In the latest in a series, Captain Jeremy Feldman, who operates the Airbus A320 for a large UK carrier, worries about how the industry will capture attention of the next generation of pilots.
As pilots, we can all think back to those key memories that inspired us. Whether it was gazing at aircraft passing overhead as a child, the giddy excitement of seeing the Red Arrows display, or for those lucky (and old) enough, being utterly enthralled by all the buttons, dials and stunning views when visiting the cockpit during a flight.
The glamour of the job has also been a big selling point too. Whether it was the fancy uniform – complete with mirrored aviator shades and peaked hat - or the luxury beach hotels included as part of a scheduled night stop, aviation has always projected a certain élan. Unfortunately, the reality is very different these days.
No longer do pilots stroll through the airport, bag in tow with a laid-back swagger. We have to be frisked the same way as passengers when passing through security: belts and shoes off, empty your pockets and don’t forget to remove that iPad from your bag or to the back of the queue you go. And that irksome 100ml limit on liquids applies just as much to flightcrew as it does to everyone else.
Sure, you might, say, all these are inconveniences, but once on board you must be sick of all the first-class food that’s forced on you. You’d be wrong about that as well. Many airlines have now stopped providing crew food at all, including tea and coffee, leaving it to the pilot to provide their own.

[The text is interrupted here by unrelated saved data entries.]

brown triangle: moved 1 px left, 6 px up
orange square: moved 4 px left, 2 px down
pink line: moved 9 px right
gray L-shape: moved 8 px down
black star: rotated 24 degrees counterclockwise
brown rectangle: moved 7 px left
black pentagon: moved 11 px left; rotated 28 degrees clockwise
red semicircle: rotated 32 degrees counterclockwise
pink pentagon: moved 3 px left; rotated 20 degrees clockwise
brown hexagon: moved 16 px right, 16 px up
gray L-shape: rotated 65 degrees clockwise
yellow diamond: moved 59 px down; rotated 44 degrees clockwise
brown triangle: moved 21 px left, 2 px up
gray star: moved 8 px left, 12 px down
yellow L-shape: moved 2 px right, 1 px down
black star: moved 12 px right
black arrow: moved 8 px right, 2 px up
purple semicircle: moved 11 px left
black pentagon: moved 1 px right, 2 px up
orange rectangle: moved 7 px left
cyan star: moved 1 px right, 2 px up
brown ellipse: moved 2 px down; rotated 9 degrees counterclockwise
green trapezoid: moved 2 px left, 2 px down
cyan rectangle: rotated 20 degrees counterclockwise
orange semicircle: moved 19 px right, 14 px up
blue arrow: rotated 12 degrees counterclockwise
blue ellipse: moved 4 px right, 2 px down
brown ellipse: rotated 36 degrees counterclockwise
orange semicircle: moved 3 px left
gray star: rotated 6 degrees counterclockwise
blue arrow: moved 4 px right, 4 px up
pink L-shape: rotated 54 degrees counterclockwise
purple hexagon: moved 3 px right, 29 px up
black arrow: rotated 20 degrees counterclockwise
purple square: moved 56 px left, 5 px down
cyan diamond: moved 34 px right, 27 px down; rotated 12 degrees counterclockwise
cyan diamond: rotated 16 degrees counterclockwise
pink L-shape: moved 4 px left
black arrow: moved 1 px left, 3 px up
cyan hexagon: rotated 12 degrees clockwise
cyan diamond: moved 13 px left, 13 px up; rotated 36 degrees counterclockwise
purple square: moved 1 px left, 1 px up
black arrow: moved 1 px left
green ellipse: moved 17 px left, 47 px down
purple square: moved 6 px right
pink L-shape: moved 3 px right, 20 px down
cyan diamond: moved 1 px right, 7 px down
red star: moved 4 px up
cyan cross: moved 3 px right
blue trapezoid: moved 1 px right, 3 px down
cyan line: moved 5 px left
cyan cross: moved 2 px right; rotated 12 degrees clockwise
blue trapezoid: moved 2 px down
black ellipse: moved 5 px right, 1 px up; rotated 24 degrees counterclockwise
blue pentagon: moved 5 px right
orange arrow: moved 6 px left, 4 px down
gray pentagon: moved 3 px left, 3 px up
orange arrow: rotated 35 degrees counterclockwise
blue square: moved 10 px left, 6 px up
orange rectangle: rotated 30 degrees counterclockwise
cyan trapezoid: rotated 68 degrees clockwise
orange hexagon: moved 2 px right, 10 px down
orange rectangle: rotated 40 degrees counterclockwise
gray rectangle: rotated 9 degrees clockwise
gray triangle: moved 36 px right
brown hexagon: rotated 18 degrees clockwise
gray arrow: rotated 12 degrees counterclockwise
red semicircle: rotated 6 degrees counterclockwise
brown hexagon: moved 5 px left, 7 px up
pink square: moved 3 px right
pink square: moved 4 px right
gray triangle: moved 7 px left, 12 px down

Okay, so the refreshments might be whatever’s in your lunchbox and flask these days, but airline pilots still get to wear the fancy uniform, right? That’s true… to an extent: any glamorous sheen is swiftly removed when you learn that new pilots are being forced to pay for their own uniform. You read that correctly – pilots at certain airlines are expected to pay for the uniform they are compelled to wear.
Still, think of the free flights! While this undoubtedly constitutes a perk of the job, the reality is not black and white. Firstly, the pilot has to get the holiday approved. That can prove particularly tricky if you are limited by the constraints of school-age children and are seeking a break during your employer’s busy time.
But even if they are lucky enough to be able to go away with their families, most flights may be on a standby-only basis. That means booking flights, turning up at the airport, proceeding through security and hoping that some other unlucky group fails to turn up, thus making seats available. If the flight is full, it’s back to the car and try again the next day.
There’s no doubt about it, the perks of the job have been steadily eroded as airline management has sought interminable cost savings.
Perks of the job aside then, once on board the aircraft, the job still exudes prestige. The events of 9/11 may have put an end to in-flight cockpit visits, but on the ground, many airlines still allow passengers to come up and visit the flightdeck. With a long delay, sometimes inviting the children (adult size included) to visit the business end of the jet and take some seemingly obligatory selfies is often quite rewarding. To be able to encourage the next generations of would-be pilots is something many airline pilots are only too happy to do.
Alas, I fear this may also be something that is relegated to the good old days. This time it won’t be down to the whims of airline cost-cutting, or perceived security threat, but instead to Covid-19.
Social distancing is already a very difficult problem to manage in the cockpit, post-coronavirus. Many airlines will be limiting the cockpit visitors to pilots only, even on the ground. If it is unlikely that even cabin crew will be able to visit unless it is absolutely essential, the chances of the general public being permitted is almost certainly zero.
That is a shame. Many pilots will come to feel this restriction harder than the loss of some privileges. We were all inspired at some point to become pilots, therefore it is only natural that we want to be able to motivate, enliven and help future generations.